As a point of great interest, one should listen to her recording of Elisabetta’s aria Qant’e grato all’alma mia from Rossini’s “Elisabetta, Regina d’Inghilterra”, in which one  will recognize that the famous “viper’s sting” moderato section of Rosina’s Una voce poco fa was mined from the former opera.

We are so used to Una voce poco fa and the “Barbiere” overture being associated with comic situations that it is hard to think of how either fits in an opera seria context. (Can anyone these days envision how the “Barbiere” overture had the right tinta for a story of the Roman Emperor Aurelianus visiting Queen Zenobia in her Palmyran palace, when that overture was connected to Rossini’s “Aureliano in Palmyra”?)

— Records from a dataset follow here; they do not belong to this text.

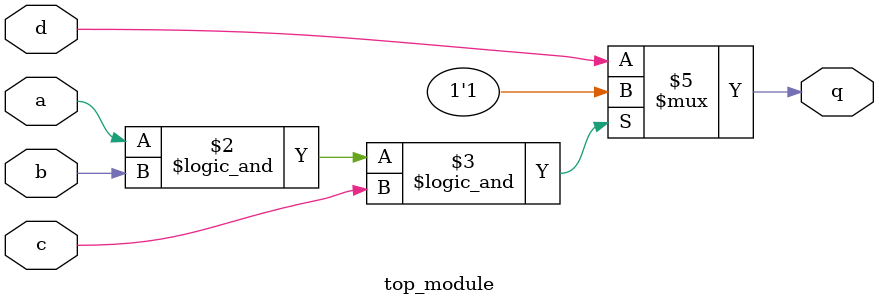
<source format=sv>
module top_module (
	input a, 
	input b, 
	input c, 
	input d,
	output q
);
	always @(*) begin
		if (a && b && c)   // check if a, b, and c are all high
			q = 1;    // if true, set q to high
		else
			q = d;    // otherwise, set q to d
	end
endmodule

</source>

[Below: the Count Almaviva (Juan Diego Florez) has just proposed that Rosina (Joyce DiDonato) become his Countess, and the two are married on the spot; edited image, based on a Robert Millard photograph, courtesy of the Los Angeles Opera.]

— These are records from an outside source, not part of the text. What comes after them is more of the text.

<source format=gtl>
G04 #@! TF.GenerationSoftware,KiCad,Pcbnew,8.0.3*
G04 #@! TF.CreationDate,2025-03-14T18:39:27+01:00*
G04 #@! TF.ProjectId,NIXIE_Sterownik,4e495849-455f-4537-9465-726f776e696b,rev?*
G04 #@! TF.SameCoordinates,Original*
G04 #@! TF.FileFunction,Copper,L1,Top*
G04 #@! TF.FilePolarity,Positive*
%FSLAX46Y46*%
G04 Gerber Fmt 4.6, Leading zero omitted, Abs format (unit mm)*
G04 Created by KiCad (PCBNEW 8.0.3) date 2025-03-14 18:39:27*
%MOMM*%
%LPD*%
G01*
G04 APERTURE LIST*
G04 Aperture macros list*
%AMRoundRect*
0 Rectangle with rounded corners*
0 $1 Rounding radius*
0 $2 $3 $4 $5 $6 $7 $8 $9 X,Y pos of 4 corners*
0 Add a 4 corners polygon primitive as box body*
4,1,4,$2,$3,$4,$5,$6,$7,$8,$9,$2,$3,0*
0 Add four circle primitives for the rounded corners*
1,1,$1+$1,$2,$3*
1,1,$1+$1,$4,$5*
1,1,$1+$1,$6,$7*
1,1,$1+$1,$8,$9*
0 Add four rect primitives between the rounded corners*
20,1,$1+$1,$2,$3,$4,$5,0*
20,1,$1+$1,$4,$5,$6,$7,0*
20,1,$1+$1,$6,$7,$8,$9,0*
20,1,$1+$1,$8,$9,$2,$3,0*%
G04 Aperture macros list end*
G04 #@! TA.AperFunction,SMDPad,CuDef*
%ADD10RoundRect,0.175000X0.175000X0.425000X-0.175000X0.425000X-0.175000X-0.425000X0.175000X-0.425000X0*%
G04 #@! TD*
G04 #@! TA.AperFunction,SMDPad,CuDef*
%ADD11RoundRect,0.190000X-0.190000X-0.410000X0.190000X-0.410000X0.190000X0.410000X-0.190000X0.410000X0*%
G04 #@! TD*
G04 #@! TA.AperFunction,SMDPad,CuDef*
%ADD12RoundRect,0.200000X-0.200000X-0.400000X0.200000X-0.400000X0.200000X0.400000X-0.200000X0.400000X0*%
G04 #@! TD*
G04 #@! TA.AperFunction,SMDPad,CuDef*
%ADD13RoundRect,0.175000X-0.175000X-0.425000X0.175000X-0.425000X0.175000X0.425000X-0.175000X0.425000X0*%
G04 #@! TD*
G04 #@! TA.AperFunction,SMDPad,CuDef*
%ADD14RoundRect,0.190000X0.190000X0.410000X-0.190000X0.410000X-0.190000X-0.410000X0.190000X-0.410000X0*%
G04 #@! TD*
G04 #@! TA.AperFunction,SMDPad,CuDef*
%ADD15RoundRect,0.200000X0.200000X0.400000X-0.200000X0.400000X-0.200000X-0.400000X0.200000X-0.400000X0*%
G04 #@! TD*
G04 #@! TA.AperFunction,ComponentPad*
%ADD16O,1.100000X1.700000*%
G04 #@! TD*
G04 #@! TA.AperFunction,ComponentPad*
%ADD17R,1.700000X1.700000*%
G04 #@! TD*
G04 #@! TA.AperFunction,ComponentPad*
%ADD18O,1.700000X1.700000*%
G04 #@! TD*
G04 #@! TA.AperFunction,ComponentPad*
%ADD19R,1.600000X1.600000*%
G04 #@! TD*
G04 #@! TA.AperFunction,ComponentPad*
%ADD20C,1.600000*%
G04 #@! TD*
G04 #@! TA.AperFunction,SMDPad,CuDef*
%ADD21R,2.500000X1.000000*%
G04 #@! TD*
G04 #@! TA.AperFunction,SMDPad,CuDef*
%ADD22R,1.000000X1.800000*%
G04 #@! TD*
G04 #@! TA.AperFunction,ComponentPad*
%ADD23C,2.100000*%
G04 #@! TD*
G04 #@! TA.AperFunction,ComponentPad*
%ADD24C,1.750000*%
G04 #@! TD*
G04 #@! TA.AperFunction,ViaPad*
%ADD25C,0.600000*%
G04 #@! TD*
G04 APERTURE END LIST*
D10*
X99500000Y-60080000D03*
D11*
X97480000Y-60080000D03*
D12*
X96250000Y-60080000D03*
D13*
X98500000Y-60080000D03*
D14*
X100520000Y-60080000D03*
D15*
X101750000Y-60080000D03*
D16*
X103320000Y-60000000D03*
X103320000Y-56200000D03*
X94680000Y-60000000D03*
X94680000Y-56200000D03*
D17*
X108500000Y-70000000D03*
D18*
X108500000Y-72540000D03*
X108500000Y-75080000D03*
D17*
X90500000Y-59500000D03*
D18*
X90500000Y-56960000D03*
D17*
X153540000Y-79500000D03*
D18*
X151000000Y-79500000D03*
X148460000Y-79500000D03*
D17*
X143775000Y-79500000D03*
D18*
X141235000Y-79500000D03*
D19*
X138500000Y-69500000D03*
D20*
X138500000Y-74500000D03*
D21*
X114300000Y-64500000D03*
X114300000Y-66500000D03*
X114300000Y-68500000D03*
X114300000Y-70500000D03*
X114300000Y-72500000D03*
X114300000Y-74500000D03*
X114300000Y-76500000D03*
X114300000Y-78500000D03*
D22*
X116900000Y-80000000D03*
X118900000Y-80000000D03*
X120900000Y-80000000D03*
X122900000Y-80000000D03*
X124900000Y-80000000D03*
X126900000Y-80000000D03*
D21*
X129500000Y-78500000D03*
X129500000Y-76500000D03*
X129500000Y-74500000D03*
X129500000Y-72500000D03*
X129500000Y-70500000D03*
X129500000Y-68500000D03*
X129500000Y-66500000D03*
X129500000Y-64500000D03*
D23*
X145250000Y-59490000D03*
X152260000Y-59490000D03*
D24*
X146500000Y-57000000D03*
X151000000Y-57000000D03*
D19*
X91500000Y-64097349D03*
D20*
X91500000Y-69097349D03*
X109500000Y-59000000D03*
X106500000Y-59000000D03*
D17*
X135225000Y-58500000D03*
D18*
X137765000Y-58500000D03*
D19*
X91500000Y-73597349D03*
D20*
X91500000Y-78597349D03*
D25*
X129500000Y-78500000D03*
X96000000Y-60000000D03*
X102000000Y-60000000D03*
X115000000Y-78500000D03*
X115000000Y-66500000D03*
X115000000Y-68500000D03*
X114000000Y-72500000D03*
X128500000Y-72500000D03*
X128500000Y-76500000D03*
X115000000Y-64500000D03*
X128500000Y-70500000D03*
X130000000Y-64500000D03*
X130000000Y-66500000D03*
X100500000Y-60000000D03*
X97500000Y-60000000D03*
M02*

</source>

After the audience gets its Singing Lesson in how the role of Almaviva should be performed, we are back in the province of Emilio Sagi’s imagination, with as colorful a finale as could be conceived. The walls of Doctor Bartolo’s house disappear and the cast assembles under a stage sky festooned with stars and kites.

[Below: Almaviva (Juan Diego Florez), center right in pink, sings his part in the “Barbiere” finale as the other principals and chorus join in; edited image, based on a Robert Millard photograph, courtesy of the Los Angeles Opera.]

Soon the Almavivas are on their honeymoon in a passenger balloon that just happened to be waiting in back, in case things went well for the Count.

[Below: the Countess Almaviva (Joyce DiDonato) and her Count (Juan Diego Florez) leave Seville in a passenger balloon for their honeymoon; edited image, based on a Robert Millard photograph, courtesy of the Los Angeles Opera.]

This “Barbiere” proved to be a wonderful holiday gift for anyone who saw (or will see) either cast.